- Estratto del documento
3. Anche se il PIL dell’Occidente dovesse mantenersi – come sta facendo – agli stessi livelli, è innegabile che la distribuzione della ricchezza risulta sempre più diseguale. Come intervenire su tale grave squilibrio sociale, tenendo conto che è soprattutto il ceto medio che si sta impoverendo, in Europa come negli USA?
4. L’Italia, rispetto ad altri Paesi europei, sembra avere squilibri di reddito più marcati. Come si potrebbe intervenire, con la fiscalità o con provvedimenti sul sistema pensionistico, per ottenere maggiore giustizia sociale? Il mantenimento del principio dei diritti acquisiti è giustificabile in una situazione di crisi, in particolare di crescente disoccupazione giovanile?

- Materiale estratto
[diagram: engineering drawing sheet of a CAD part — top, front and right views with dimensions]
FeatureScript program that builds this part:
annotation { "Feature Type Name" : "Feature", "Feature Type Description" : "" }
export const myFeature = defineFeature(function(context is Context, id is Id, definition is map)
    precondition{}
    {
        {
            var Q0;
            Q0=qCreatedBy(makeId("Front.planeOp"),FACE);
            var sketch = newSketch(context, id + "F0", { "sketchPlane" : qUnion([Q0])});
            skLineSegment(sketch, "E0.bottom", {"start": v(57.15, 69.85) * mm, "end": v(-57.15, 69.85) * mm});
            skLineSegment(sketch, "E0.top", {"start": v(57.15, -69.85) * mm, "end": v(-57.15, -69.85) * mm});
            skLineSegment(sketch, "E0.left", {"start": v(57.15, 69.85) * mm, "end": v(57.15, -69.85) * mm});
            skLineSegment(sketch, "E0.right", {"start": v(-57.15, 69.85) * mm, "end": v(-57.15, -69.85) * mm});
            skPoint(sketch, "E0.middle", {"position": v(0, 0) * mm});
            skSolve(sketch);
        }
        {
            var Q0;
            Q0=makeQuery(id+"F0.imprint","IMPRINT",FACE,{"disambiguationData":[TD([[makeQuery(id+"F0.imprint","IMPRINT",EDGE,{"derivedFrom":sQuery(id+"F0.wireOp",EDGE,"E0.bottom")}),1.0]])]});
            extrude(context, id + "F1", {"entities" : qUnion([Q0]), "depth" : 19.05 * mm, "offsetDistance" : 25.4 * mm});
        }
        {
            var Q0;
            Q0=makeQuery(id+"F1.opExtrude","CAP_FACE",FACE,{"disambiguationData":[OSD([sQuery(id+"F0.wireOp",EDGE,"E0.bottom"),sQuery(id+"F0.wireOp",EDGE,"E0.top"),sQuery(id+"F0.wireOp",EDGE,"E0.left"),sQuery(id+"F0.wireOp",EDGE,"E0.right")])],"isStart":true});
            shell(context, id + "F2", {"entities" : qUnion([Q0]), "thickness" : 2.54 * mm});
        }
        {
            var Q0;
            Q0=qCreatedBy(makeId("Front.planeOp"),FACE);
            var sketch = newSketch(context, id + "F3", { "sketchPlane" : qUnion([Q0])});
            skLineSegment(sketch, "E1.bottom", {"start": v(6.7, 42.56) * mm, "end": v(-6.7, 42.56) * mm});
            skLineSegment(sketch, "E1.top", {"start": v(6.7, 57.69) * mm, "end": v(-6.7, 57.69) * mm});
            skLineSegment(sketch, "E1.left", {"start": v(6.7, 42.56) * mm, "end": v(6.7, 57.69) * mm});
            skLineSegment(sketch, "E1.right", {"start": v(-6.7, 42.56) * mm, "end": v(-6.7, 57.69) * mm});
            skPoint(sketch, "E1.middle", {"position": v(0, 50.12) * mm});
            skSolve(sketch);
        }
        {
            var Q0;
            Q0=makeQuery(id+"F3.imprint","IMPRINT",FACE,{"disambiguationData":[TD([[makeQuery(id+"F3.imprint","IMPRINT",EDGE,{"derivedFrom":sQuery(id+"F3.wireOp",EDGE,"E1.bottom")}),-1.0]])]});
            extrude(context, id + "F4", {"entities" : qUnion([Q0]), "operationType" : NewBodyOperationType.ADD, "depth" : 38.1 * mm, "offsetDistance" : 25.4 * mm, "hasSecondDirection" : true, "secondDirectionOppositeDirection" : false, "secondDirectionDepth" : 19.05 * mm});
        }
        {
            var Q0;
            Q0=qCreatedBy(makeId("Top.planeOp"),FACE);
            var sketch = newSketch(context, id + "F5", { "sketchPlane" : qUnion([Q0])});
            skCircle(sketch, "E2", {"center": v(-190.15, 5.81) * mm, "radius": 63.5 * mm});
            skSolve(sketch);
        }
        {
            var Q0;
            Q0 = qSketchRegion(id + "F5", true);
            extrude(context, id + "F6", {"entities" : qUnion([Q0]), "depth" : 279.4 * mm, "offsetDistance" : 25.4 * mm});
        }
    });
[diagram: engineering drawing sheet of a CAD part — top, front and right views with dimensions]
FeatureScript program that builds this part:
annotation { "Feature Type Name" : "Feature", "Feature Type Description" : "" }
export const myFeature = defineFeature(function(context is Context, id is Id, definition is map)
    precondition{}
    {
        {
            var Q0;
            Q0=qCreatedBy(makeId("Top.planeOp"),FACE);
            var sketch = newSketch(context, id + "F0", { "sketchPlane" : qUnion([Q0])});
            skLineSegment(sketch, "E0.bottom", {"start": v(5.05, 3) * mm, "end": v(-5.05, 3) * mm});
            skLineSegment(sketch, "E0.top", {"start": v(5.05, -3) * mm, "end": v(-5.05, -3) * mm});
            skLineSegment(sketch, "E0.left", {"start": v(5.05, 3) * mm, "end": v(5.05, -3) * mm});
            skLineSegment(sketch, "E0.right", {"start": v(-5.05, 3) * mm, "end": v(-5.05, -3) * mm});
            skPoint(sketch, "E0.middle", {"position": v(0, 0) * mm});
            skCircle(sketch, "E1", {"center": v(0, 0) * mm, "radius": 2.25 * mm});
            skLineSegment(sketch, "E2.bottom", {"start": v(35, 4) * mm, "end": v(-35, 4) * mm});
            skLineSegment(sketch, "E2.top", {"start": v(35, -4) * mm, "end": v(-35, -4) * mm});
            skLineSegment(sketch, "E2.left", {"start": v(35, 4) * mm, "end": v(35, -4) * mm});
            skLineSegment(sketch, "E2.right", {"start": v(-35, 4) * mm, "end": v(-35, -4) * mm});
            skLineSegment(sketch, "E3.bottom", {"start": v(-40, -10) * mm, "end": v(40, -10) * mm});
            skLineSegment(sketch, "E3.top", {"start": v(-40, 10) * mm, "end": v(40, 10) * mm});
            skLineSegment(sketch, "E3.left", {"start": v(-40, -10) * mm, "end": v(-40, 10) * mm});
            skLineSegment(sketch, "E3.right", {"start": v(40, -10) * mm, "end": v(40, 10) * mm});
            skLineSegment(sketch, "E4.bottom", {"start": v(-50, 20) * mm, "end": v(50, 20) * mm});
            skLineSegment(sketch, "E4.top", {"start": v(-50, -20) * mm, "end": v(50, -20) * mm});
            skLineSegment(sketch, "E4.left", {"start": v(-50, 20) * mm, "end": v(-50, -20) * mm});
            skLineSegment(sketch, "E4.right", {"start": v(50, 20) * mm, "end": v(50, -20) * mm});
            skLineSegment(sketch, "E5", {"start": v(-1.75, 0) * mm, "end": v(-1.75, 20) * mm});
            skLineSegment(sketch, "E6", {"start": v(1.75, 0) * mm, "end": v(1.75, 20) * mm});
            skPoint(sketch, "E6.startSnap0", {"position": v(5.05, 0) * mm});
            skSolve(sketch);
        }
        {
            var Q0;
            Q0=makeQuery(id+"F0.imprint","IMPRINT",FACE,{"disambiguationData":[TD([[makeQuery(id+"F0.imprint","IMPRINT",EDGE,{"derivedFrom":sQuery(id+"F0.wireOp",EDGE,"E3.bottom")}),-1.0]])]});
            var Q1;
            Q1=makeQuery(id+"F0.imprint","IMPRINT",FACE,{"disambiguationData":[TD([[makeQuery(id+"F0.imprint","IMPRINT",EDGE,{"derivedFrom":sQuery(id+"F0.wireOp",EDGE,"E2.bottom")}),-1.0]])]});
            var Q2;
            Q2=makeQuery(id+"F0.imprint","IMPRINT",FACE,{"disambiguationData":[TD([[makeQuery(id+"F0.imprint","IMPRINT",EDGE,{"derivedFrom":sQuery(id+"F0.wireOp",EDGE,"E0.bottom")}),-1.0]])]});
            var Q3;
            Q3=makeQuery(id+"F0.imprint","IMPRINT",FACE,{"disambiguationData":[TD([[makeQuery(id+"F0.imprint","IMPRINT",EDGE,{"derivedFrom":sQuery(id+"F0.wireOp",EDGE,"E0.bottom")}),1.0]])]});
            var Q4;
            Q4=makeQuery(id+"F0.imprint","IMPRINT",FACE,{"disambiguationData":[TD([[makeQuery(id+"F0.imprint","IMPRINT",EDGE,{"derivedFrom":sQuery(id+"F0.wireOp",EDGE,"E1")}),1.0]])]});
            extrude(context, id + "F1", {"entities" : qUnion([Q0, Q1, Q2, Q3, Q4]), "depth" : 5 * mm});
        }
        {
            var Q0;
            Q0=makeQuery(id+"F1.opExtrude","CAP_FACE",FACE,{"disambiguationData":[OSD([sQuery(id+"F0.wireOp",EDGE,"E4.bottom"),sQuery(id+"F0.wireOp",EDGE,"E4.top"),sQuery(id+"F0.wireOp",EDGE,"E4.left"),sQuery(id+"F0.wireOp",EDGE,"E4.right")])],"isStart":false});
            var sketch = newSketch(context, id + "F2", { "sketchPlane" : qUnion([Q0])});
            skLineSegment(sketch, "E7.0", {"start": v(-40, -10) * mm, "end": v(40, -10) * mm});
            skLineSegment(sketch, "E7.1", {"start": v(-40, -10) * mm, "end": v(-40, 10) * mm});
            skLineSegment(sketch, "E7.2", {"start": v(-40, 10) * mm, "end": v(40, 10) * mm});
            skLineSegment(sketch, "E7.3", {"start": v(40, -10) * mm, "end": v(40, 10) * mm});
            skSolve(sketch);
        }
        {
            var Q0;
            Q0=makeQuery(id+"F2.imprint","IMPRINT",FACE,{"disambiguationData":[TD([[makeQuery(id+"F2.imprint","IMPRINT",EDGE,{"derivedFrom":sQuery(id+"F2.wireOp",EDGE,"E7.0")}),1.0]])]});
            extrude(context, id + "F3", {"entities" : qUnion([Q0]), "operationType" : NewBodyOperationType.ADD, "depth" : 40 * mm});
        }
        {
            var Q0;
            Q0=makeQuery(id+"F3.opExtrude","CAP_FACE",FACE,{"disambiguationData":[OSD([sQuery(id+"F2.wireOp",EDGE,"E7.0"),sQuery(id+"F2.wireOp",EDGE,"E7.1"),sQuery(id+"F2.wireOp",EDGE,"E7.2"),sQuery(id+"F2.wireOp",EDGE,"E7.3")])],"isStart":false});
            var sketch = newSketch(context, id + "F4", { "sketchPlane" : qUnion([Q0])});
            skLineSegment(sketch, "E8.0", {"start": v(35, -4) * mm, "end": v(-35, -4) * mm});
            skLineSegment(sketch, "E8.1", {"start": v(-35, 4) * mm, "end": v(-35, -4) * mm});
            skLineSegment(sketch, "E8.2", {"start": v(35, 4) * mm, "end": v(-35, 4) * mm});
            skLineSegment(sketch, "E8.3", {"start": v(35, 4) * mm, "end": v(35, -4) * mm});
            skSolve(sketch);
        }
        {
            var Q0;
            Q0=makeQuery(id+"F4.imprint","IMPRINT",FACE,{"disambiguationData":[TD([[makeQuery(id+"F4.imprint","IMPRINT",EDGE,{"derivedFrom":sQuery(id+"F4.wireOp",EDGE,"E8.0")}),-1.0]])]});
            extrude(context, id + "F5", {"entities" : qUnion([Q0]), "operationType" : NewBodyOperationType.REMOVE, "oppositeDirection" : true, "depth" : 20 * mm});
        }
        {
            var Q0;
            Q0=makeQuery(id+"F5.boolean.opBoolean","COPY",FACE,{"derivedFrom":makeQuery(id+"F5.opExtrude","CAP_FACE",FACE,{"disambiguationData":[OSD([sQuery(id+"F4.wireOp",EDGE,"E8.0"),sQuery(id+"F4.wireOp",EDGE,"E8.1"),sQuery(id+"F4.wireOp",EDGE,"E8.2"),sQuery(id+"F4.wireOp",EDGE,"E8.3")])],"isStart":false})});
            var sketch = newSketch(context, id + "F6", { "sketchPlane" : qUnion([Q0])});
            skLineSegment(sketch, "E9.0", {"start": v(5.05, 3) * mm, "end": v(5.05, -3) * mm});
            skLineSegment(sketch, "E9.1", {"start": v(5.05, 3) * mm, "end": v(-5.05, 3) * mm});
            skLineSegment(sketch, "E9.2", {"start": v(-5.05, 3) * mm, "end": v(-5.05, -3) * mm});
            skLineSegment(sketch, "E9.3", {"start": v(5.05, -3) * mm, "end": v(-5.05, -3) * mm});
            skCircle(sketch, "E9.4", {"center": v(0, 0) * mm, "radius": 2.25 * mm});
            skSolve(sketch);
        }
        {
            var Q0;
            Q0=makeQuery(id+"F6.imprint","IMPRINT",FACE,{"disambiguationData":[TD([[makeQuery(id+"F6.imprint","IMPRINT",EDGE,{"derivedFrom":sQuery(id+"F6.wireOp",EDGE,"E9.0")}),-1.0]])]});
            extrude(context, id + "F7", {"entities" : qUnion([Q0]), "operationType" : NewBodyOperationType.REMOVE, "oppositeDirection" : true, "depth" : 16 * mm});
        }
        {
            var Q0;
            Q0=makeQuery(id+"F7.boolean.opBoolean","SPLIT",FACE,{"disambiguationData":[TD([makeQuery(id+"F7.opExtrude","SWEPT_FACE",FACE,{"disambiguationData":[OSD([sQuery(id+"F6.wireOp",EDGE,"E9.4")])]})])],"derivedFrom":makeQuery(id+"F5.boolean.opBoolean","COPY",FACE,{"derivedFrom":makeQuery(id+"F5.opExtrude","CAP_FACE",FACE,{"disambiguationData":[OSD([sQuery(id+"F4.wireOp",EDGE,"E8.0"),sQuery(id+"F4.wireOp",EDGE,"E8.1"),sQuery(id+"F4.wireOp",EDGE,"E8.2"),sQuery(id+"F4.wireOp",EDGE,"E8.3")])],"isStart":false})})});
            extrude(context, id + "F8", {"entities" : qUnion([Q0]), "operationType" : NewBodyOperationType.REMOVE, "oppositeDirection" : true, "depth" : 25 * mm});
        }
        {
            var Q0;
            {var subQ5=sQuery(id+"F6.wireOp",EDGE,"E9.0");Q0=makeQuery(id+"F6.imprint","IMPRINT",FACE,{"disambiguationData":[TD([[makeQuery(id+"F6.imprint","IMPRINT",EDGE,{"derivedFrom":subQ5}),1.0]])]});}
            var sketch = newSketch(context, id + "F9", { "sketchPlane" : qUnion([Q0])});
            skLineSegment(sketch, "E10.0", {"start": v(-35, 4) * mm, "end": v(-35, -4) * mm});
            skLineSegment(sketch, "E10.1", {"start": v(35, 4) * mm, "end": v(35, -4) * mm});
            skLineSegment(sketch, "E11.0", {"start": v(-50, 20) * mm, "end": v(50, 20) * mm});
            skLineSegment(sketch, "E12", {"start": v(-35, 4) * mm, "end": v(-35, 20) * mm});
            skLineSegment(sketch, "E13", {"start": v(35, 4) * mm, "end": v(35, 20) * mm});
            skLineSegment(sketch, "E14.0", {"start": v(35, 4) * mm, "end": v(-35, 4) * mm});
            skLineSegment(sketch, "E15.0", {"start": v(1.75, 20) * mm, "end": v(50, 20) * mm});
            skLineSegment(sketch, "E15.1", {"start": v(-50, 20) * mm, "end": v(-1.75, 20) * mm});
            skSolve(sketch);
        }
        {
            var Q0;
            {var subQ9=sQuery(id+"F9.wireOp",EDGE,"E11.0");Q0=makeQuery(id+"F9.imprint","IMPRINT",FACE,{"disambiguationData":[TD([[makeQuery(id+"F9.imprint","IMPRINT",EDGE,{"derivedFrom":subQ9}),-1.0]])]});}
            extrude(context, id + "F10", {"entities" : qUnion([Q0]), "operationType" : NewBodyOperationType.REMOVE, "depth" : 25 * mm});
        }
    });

- Esercizio assegnato A
Cita dall'estratto sulla distribuzione della ricchezza tutto ciò che va da "3. Anche se" giù fino a "crescente disoccupazione giovanile?".
- Esercizio assegnato B
Rispondi in frasi complete a queste domande sull'estratto sulla distribuzione della ricchezza.
(i) Secondo l'estratto, a quali livelli si sta mantenendo il PIL dell'Occidente?
(ii) Quale ceto si sta impoverendo soprattutto, e in quali aree?
(iii) Con quali due strumenti si chiede come si potrebbe intervenire in Italia per ottenere maggiore giustizia sociale?

- Risposta completa A
3. Anche se il PIL dell’Occidente dovesse mantenersi – come sta facendo – agli stessi livelli, è innegabile che la distribuzione della ricchezza risulta sempre più diseguale. Come intervenire su tale grave squilibrio sociale, tenendo conto che è soprattutto il ceto medio che si sta impoverendo, in Europa come negli USA?
4. L’Italia, rispetto ad altri Paesi europei, sembra avere squilibri di reddito più marcati. Come si potrebbe intervenire, con la fiscalità o con provvedimenti sul sistema pensionistico, per ottenere maggiore giustizia sociale? Il mantenimento del principio dei diritti acquisiti è giustificabile in una situazione di crisi, in particolare di crescente disoccupazione giovanile?

- Risposta completa B
(i) Il PIL dell'Occidente si sta mantenendo agli stessi livelli.
(ii) A impoverirsi è soprattutto il ceto medio, in Europa come negli USA.
(iii) Gli strumenti indicati sono la fiscalità e i provvedimenti sul sistema pensionistico.